When adding custom configuration to renovatebot.json, it is frustrating to have to a) merge untested changes into main and b) wait for renovatebot to run.

This guide covers how you can test renovatebot yourself against a branch in your project before merging to master.

Create a GitLab personal access token

You firstly need to create a personal access token for GitLab. The token should have the following read-only scopes for safety:

  • read_api
  • read_repository
  • read_registry

If you want, you could also create a project access token which is further scoped to the project you are testing.

Once you have the token, read it into the RENOVATE_TOKEN environment variable:

$ read RENOVATE_TOKEN
{ paste GitLab access token here }
$ export RENOVATE_TOKEN

Run renovatebot in dry-run mode

Set the GITLAB_PROJECT and GITLAB_BRANCH environment variables to the project you want to test and the branch containing the renovate.json changes.

GITLAB_PROJECT=uis/devops/replace/with/your/project
GITLAB_BRANCH=replace-with-your-branch

Warning

The changes on your branch will not replace the default branch configuration but will be be merged with any existing configuration in the default branch.

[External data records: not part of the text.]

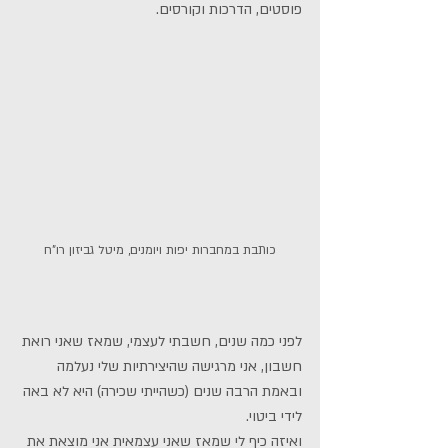
פוסטים, הדרכות וקורסים. 
כותבת במחברות יפות ויומנים, מיטל גביזון רו"ח
לפני כמה שנים, חשבתי לעצמי, שמאז שאני רואת 
חשבון, אני מרגישה שהיצירתיות שלי נעלמה
ובאמת הרבה שנים (כשהייתי שכירה) היא לא באה 
לידי ביטוי.
ואיזה כיף לי שמאז שאני עצמאית אני מוצאת את 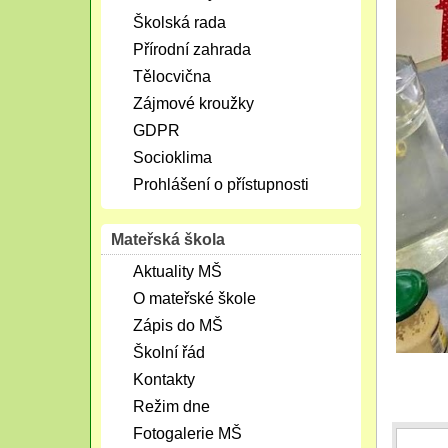
Školská rada
Přírodní zahrada
Tělocvična
Zájmové kroužky
GDPR
Socioklima
Prohlášení o přístupnosti
Mateřská škola
Aktuality MŠ
O mateřské škole
Zápis do MŠ
Školní řád
Kontakty
Režim dne
Fotogalerie MŠ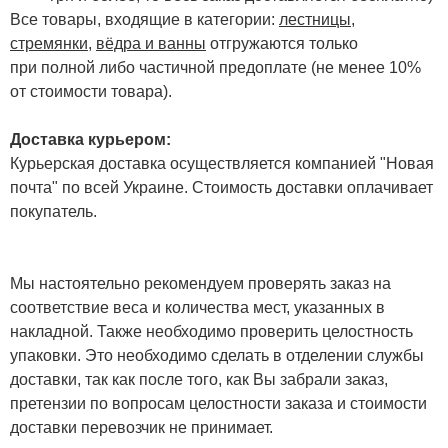
Все товары, входящие в категории:
лестницы,
стремянки
,
вёдра и ванны
отгружаются только
при полной либо частичной предоплате (не менее 10%
от стоимости товара).
Доставка курьером:
Курьерская доставка осуществляется компанией "Новая
почта" по всей Украине. Стоимость доставки оплачивает
покупатель.
Мы настоятельно рекомендуем проверять заказ на
соответствие веса и количества мест, указанных в
накладной. Также необходимо проверить целостность
упаковки. Это необходимо сделать в отделении службы
доставки, так как после того, как Вы забрали заказ,
претензии по вопросам целостности заказа и стоимости
доставки перевозчик не принимает.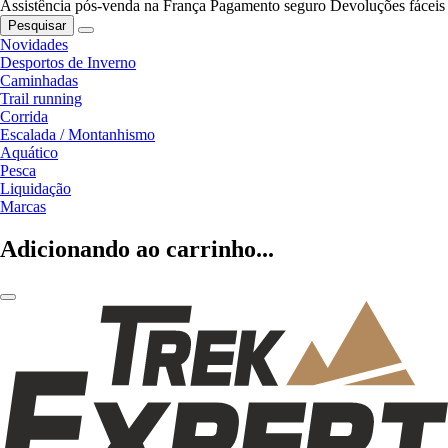
Assistência pós-venda na França
Pagamento seguro
Devoluções fáceis
Pesquisar
Novidades
Desportos de Inverno
Caminhadas
Trail running
Corrida
Escalada / Montanhismo
Aquático
Pesca
Liquidação
Marcas
Adicionando ao carrinho...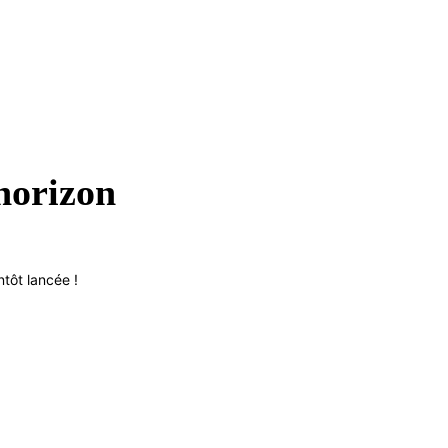
’horizon
tôt lancée !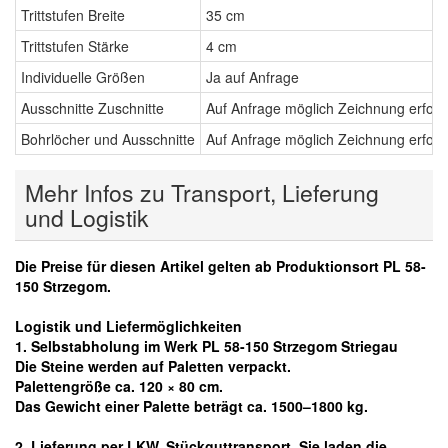
Trittstufen Breite
35 cm
Trittstufen Stärke
4 cm
Individuelle Größen
Ja auf Anfrage
Ausschnitte Zuschnitte
Auf Anfrage möglich Zeichnung erford
Bohrlöcher und Ausschnitte
Auf Anfrage möglich Zeichnung erford
Mehr Infos zu Transport, Lieferung
und Logistik
Die Preise für diesen Artikel gelten ab Produktionsort PL 58-
150 Strzegom.
Logistik und Liefermöglichkeiten
1. Selbstabholung im Werk PL 58-150 Strzegom Striegau
Die Steine werden auf Paletten verpackt.
Palettengröße ca. 120 × 80 cm.
Das Gewicht einer Palette beträgt ca. 1500–1800 kg.
2. Lieferung per LKW, Stückguttransport. Sie laden die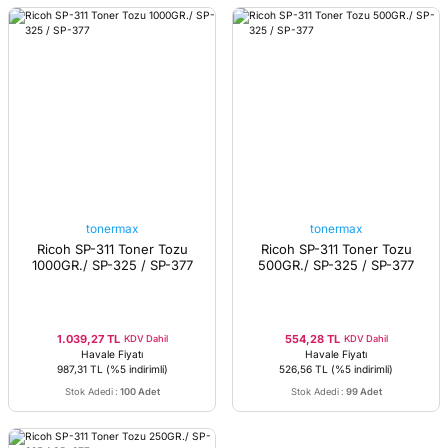
tonermax
tonermax
Ricoh SP-311 Toner Tozu
Ricoh SP-311 Toner Tozu
1000GR./ SP-325 / SP-377
500GR./ SP-325 / SP-377
1.039,27 TL
554,28 TL
KDV Dahil
KDV Dahil
Havale Fiyatı
Havale Fiyatı
987,31 TL
(%5 indirimli)
526,56 TL
(%5 indirimli)
Stok Adedi
:
100 Adet
Stok Adedi
:
99 Adet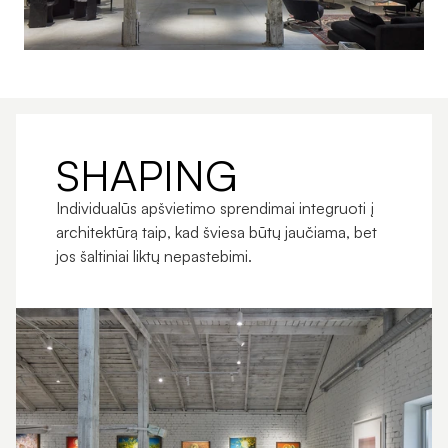
SHAPING
Individualūs apšvietimo sprendimai integruoti į 
architektūrą taip, kad šviesa būtų jaučiama, bet 
jos šaltiniai liktų nepastebimi.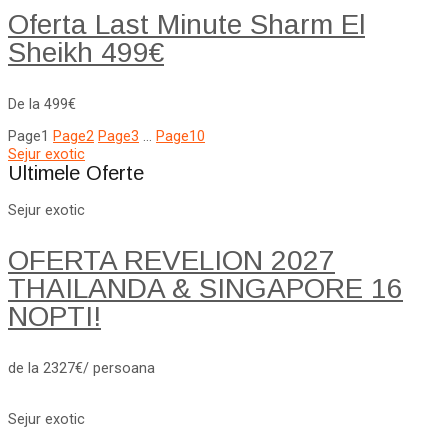
Oferta Last Minute Sharm El
Sheikh 499€
De la 499€
Page
1
Page
2
Page
3
…
Page
10
Sejur exotic
Ultimele Oferte
Sejur exotic
OFERTA REVELION 2027
THAILANDA & SINGAPORE 16
NOPTI!
de la 2327€/ persoana
Sejur exotic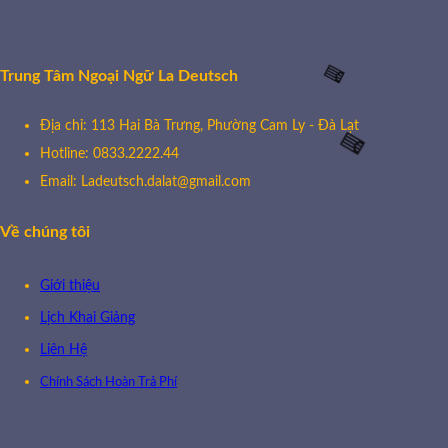
Trung Tâm Ngoại Ngữ La Deutsch
Địa chỉ: 113 Hai Bà Trưng, Phường Cam Ly - Đà Lạt
Hotline: 0833.2222.44
Email: Ladeutsch.dalat@gmail.com
🧧
🧧
Về chúng tôi
Giới thiệu
Lịch Khai Giảng
Liên Hệ
Chính Sách Hoàn Trả Phí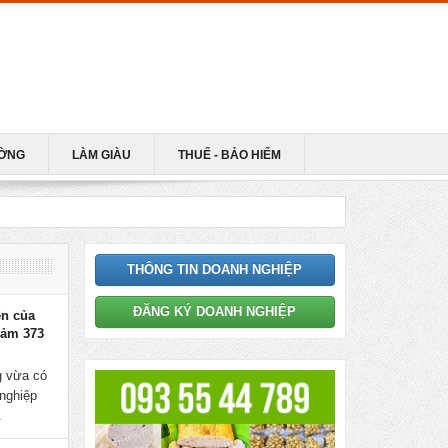
ƯỜNG
LÀM GIÀU
THUẾ - BẢO HIỂM
THÔNG TIN DOANH NGHIỆP
ĐĂNG KÝ DOANH NGHIỆP
ên của
iảm 373
 vừa có
nghiệp
.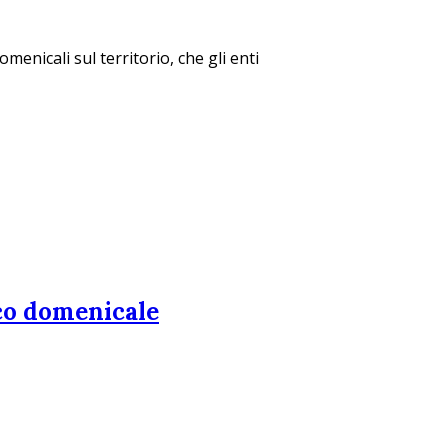
menicali sul territorio, che gli enti
ico domenicale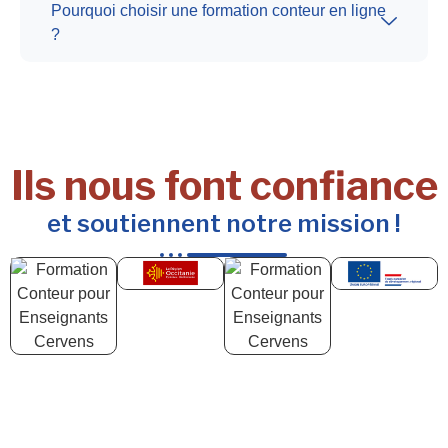
Pourquoi choisir une formation conteur en ligne
?
Ils nous font confiance
et soutiennent notre mission !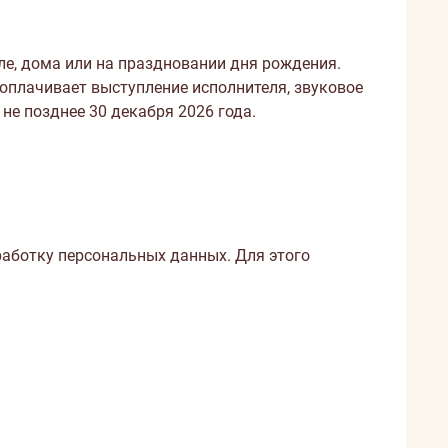
ле, дома или на праздновании дня рождения.
 оплачивает выступление исполнителя, звуковое
не позднее 30 декабря 2026 года.
работку персональных данных. Для этого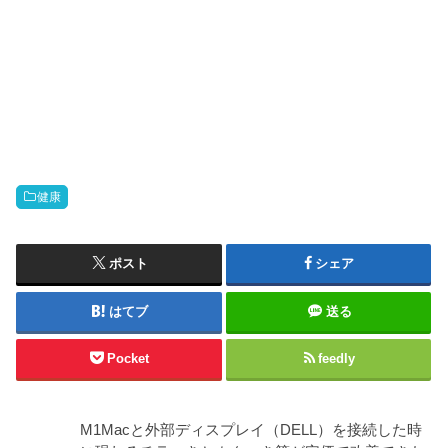
健康
ポスト
シェア
はてブ
送る
Pocket
feedly
M1Macと外部ディスプレイ（DELL）を接続した時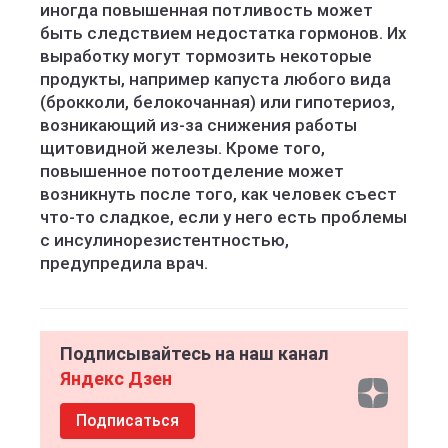
иногда повышенная потливость может
быть следствием недостатка гормонов. Их
выработку могут тормозить некоторые
продукты, например капуста любого вида
(брокколи, белокочанная) или гипотериоз,
возникающий из-за снижения работы
щитовидной железы. Кроме того,
повышенное потоотделение может
возникнуть после того, как человек съест
что-то сладкое, если у него есть проблемы
с инсулинорезистентностью,
предупредила врач.
Подписывайтесь на наш канал
Яндекс Дзен
Подписаться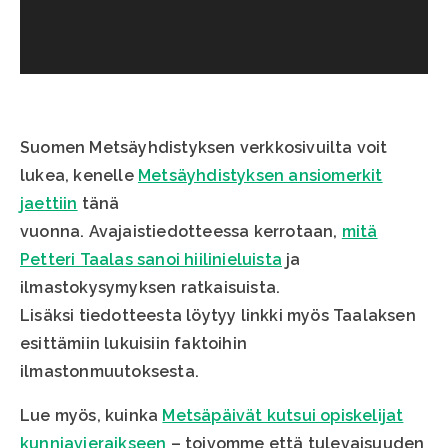
Suomen Metsäyhdistyksen verkkosivuilta voit
lukea, kenelle
Metsäyhdistyksen ansiomerkit
jaettiin
tänä
vuonna. Avajaistiedotteessa kerrotaan,
mitä
Petteri Taalas sanoi hiilinieluista
ja
ilmastokysymyksen ratkaisuista.
Lisäksi tiedotteesta löytyy linkki myös Taalaksen
esittämiin lukuisiin faktoihin
ilmastonmuutoksesta.
Lue myös, kuinka
Metsäpäivät kutsui opiskelijat
kunniavieraikseen
– toivomme että tulevaisuuden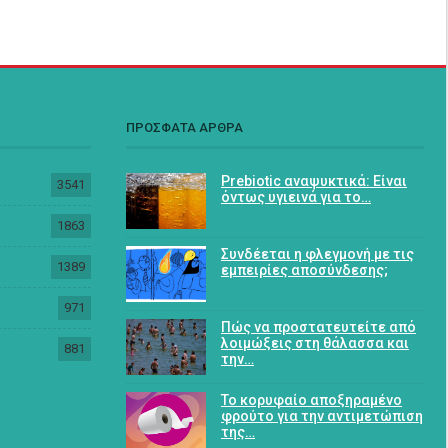
ΠΡΟΣΦΑΤΑ ΑΡΘΡΑ
Prebiotic αναψυκτικά: Είναι
3541
όντως υγιεινά για το…
1863
Συνδέεται η φλεγμονή με τις
1389
εμπειρίες αποσύνδεσης;
971
Πώς να προστατευτείτε από
λοιμώξεις στη θάλασσα και
881
την…
Το κορυφαίο αποξηραμένο
φρούτο για την αντιμετώπιση
της…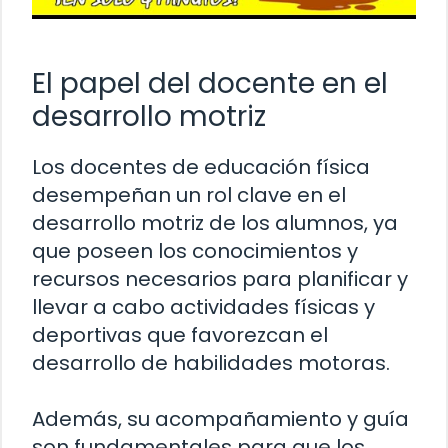
El papel del docente en el
desarrollo motriz
Los docentes de educación física
desempeñan un rol clave en el
desarrollo motriz de los alumnos, ya
que poseen los conocimientos y
recursos necesarios para planificar y
llevar a cabo actividades físicas y
deportivas que favorezcan el
desarrollo de habilidades motoras.
Además, su acompañamiento y guía
son fundamentales para que los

Run renovatebot locally via docker:

docker run --rm -e RENOVATE_TOKEN -e LOG_LEVEL=debug \
  -e "RENOVATE_REPOSITORIES=[\"${GITLAB_PROJECT}\"]" \
  -e "RENOVATE_BASE_BRANCHES=[\"${GITLAB_BRANCH}\"]" \
  renovate/renovate \
  --platform=gitlab --endpoint=https://gitlab.developers.cam.ac.uk/api/v4/ --ignore-pr-author \
  --use-base-branch-config=merge \
  --dry-run

Summary

In this guide you learned how to run renovatebot locally in order to test and debug changes to local repository configuration.